Ein Thema, was nach Ansicht von Verena Stahl bislang in der Gesellschaft zu wenig Aufmerksamkeit genießt, obwohl auch die Leitlinien ausführlich darauf eingehen, ist die Sturzprävention. „Wichtig ist, gut auf sich und auf den eigenen Haushalt aufzupassen“, erklärt Verena Stahl. Welche Stolperfallen lauern hier vielleicht? „Die beste Medikation nützt nichts, wenn Sie mehrfach im Jahr über einen rutschigen Teppich oder eine Türschwelle stolpern und stürzen“. Und weiter: „Die große Gefahr ist der Sturz“. Es mache viel Sinn, sich mit diesen eigentlich einfachen sturzpräventiven Geschichten auseinanderzusetzen – auch wie die Beleuchtung im Haus vielleicht ist oder ob manche Patienten vielleicht auch von einer Gehhilfe profitieren.

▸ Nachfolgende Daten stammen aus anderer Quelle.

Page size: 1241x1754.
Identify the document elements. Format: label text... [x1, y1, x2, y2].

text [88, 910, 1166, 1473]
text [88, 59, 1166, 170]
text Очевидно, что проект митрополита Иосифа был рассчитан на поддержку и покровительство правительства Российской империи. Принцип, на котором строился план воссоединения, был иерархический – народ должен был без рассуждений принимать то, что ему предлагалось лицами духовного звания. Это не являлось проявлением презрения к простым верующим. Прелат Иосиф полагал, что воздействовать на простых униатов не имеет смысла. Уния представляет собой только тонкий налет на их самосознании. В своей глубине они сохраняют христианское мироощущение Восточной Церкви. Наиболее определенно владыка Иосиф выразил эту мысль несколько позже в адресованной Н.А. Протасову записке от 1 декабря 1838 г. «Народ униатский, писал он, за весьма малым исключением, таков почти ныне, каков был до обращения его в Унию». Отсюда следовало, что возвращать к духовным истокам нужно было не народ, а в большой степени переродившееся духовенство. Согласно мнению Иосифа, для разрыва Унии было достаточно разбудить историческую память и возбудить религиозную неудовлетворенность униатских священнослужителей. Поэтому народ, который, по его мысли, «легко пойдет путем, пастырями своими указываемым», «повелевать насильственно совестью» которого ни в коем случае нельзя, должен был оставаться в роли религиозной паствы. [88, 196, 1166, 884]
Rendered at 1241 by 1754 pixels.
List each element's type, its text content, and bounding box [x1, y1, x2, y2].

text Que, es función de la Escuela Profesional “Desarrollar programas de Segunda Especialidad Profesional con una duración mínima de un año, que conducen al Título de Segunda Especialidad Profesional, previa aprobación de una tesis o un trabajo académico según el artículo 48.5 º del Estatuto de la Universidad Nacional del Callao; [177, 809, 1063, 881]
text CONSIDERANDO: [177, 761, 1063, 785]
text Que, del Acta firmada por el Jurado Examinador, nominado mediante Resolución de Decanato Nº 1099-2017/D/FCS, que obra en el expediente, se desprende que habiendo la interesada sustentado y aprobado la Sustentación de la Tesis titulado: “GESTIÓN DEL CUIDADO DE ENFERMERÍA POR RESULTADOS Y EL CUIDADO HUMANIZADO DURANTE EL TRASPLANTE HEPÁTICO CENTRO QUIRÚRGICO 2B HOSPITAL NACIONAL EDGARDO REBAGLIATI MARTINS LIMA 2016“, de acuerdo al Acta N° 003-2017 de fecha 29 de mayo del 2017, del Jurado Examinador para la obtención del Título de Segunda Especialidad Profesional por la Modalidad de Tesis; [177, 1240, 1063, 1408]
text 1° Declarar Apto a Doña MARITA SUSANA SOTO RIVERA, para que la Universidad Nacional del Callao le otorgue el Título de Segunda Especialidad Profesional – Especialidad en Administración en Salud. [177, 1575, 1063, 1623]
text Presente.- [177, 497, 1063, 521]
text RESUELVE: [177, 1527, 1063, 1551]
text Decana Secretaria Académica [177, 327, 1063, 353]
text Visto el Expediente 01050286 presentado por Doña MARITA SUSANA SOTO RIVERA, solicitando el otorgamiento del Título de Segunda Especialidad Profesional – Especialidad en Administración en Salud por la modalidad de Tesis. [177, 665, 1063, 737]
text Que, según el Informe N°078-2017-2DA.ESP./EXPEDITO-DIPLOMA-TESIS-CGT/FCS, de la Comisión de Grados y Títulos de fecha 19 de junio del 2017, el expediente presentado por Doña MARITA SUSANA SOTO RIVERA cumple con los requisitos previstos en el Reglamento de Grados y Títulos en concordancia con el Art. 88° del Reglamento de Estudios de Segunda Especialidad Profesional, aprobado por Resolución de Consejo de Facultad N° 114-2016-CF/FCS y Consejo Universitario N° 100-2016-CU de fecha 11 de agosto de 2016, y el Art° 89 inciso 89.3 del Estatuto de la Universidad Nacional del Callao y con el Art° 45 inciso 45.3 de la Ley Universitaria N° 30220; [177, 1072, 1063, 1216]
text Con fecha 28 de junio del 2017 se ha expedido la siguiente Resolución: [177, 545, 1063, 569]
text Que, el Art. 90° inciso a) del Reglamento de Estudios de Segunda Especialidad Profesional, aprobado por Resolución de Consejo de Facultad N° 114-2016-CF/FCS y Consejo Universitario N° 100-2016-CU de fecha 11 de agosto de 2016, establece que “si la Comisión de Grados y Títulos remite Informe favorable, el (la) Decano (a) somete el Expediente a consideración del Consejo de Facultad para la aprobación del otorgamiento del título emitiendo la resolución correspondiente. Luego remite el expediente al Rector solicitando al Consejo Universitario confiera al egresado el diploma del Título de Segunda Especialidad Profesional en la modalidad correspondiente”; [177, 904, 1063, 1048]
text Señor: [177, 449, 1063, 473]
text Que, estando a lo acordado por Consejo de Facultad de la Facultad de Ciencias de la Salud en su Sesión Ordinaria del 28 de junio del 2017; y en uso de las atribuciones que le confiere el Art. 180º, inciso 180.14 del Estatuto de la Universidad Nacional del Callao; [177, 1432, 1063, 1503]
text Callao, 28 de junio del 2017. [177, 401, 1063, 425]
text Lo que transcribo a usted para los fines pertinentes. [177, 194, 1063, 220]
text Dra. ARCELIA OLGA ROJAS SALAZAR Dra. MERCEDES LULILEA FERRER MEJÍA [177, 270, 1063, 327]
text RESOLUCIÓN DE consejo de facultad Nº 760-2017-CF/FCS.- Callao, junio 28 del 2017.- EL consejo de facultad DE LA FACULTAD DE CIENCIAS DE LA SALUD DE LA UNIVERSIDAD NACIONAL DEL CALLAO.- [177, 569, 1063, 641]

Eine Sturzprävention gewinnt vor allem zusätzlich an Bedeutung, macht man sich klar, dass Osteoporosepatienten bereits Wirbelkörperfrakturen erleiden, nur weil sie Alltagsgegenstände anheben.

Als Arzneimittelexperten sollte daneben der Blick des Apothekers natürlich auch potenziell ungeeigneten Arzneimitteln gelten: Nehmen die Patienten Arzneimittel, die die Kognition beeinträchtigen oder die Muskelkraft schwächen, wie Benzodiazepine?Werden Diuretika auch nicht zu spät am Tag verabreicht und Patienten gehen nachts auf die Toilette? Und sind diese Medikamente wirklich alle erforderlich? Diese kritischen Fragen gelte es im Beratungsgespräch der Apotheke zu stellen, so Stahl.